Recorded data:
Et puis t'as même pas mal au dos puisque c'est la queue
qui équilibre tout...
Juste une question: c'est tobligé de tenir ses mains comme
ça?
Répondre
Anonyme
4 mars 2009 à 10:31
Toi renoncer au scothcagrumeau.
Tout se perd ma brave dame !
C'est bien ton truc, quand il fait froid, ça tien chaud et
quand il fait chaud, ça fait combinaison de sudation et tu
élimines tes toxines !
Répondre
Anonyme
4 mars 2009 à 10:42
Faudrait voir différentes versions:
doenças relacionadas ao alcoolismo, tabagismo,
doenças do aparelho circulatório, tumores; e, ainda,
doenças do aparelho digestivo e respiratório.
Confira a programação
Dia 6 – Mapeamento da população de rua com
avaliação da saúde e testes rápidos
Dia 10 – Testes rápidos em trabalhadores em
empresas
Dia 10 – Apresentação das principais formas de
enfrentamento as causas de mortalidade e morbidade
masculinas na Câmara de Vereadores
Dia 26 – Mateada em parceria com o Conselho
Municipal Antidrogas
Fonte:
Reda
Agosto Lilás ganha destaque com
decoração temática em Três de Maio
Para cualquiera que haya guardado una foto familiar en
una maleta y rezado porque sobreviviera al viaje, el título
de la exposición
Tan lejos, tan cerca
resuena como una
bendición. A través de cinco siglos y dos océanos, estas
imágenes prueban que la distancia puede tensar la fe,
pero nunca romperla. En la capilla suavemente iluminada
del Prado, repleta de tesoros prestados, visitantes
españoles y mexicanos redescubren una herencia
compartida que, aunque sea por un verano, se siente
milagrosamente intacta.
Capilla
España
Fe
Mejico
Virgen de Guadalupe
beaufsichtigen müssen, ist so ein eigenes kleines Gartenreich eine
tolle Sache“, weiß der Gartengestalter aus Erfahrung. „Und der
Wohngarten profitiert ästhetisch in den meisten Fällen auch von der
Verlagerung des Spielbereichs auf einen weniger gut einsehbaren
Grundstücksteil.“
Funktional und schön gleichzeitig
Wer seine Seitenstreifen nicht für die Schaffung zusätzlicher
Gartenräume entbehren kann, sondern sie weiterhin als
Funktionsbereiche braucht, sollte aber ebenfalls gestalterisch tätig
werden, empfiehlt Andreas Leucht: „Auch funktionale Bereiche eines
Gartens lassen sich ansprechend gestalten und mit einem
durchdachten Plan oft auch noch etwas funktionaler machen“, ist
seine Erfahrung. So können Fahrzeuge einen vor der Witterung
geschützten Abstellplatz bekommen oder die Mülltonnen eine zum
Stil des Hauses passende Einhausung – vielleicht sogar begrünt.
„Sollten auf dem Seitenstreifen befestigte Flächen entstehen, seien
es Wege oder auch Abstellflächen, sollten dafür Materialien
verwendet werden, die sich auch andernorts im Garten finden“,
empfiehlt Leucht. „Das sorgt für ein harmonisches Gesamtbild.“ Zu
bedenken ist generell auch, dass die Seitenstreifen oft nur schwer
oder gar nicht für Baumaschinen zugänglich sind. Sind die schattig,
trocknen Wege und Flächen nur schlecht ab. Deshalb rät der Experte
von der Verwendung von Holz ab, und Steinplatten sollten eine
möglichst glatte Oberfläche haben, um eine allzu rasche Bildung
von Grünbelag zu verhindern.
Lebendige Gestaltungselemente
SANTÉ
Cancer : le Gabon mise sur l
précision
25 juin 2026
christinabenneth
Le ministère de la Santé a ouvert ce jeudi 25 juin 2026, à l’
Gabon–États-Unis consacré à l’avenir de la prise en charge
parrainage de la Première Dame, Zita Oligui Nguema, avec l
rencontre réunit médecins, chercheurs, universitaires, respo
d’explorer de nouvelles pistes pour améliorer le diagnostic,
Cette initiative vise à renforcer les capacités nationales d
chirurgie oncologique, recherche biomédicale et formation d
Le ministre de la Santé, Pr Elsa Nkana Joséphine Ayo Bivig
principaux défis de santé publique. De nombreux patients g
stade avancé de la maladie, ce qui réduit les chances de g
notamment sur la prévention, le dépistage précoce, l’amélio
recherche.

Exercise description: Output the complete set of records word for word.

Answer to this exercise:
Et puis t'as même pas mal au dos puisque c'est la queue
qui équilibre tout...
Juste une question: c'est tobligé de tenir ses mains comme
ça?
Répondre
Anonyme
4 mars 2009 à 10:31
Toi renoncer au scothcagrumeau.
Tout se perd ma brave dame !
C'est bien ton truc, quand il fait froid, ça tien chaud et
quand il fait chaud, ça fait combinaison de sudation et tu
élimines tes toxines !
Répondre
Anonyme
4 mars 2009 à 10:42
Faudrait voir différentes versions:
doenças relacionadas ao alcoolismo, tabagismo,
doenças do aparelho circulatório, tumores; e, ainda,
doenças do aparelho digestivo e respiratório.
Confira a programação
Dia 6 – Mapeamento da população de rua com
avaliação da saúde e testes rápidos
Dia 10 – Testes rápidos em trabalhadores em
empresas
Dia 10 – Apresentação das principais formas de
enfrentamento as causas de mortalidade e morbidade
masculinas na Câmara de Vereadores
Dia 26 – Mateada em parceria com o Conselho
Municipal Antidrogas
Fonte:
Reda
Agosto Lilás ganha destaque com
decoração temática em Três de Maio
Para cualquiera que haya guardado una foto familiar en
una maleta y rezado porque sobreviviera al viaje, el título
de la exposición
Tan lejos, tan cerca
resuena como una
bendición. A través de cinco siglos y dos océanos, estas
imágenes prueban que la distancia puede tensar la fe,
pero nunca romperla. En la capilla suavemente iluminada
del Prado, repleta de tesoros prestados, visitantes
españoles y mexicanos redescubren una herencia
compartida que, aunque sea por un verano, se siente
milagrosamente intacta.
Capilla
España
Fe
Mejico
Virgen de Guadalupe
beaufsichtigen müssen, ist so ein eigenes kleines Gartenreich eine
tolle Sache“, weiß der Gartengestalter aus Erfahrung. „Und der
Wohngarten profitiert ästhetisch in den meisten Fällen auch von der
Verlagerung des Spielbereichs auf einen weniger gut einsehbaren
Grundstücksteil.“
Funktional und schön gleichzeitig
Wer seine Seitenstreifen nicht für die Schaffung zusätzlicher
Gartenräume entbehren kann, sondern sie weiterhin als
Funktionsbereiche braucht, sollte aber ebenfalls gestalterisch tätig
werden, empfiehlt Andreas Leucht: „Auch funktionale Bereiche eines
Gartens lassen sich ansprechend gestalten und mit einem
durchdachten Plan oft auch noch etwas funktionaler machen“, ist
seine Erfahrung. So können Fahrzeuge einen vor der Witterung
geschützten Abstellplatz bekommen oder die Mülltonnen eine zum
Stil des Hauses passende Einhausung – vielleicht sogar begrünt.
„Sollten auf dem Seitenstreifen befestigte Flächen entstehen, seien
es Wege oder auch Abstellflächen, sollten dafür Materialien
verwendet werden, die sich auch andernorts im Garten finden“,
empfiehlt Leucht. „Das sorgt für ein harmonisches Gesamtbild.“ Zu
bedenken ist generell auch, dass die Seitenstreifen oft nur schwer
oder gar nicht für Baumaschinen zugänglich sind. Sind die schattig,
trocknen Wege und Flächen nur schlecht ab. Deshalb rät der Experte
von der Verwendung von Holz ab, und Steinplatten sollten eine
möglichst glatte Oberfläche haben, um eine allzu rasche Bildung
von Grünbelag zu verhindern.
Lebendige Gestaltungselemente
SANTÉ
Cancer : le Gabon mise sur l
précision
25 juin 2026
christinabenneth
Le ministère de la Santé a ouvert ce jeudi 25 juin 2026, à l’
Gabon–États-Unis consacré à l’avenir de la prise en charge
parrainage de la Première Dame, Zita Oligui Nguema, avec l
rencontre réunit médecins, chercheurs, universitaires, respo
d’explorer de nouvelles pistes pour améliorer le diagnostic,
Cette initiative vise à renforcer les capacités nationales d
chirurgie oncologique, recherche biomédicale et formation d
Le ministre de la Santé, Pr Elsa Nkana Joséphine Ayo Bivig
principaux défis de santé publique. De nombreux patients g
stade avancé de la maladie, ce qui réduit les chances de g
notamment sur la prévention, le dépistage précoce, l’amélio
recherche.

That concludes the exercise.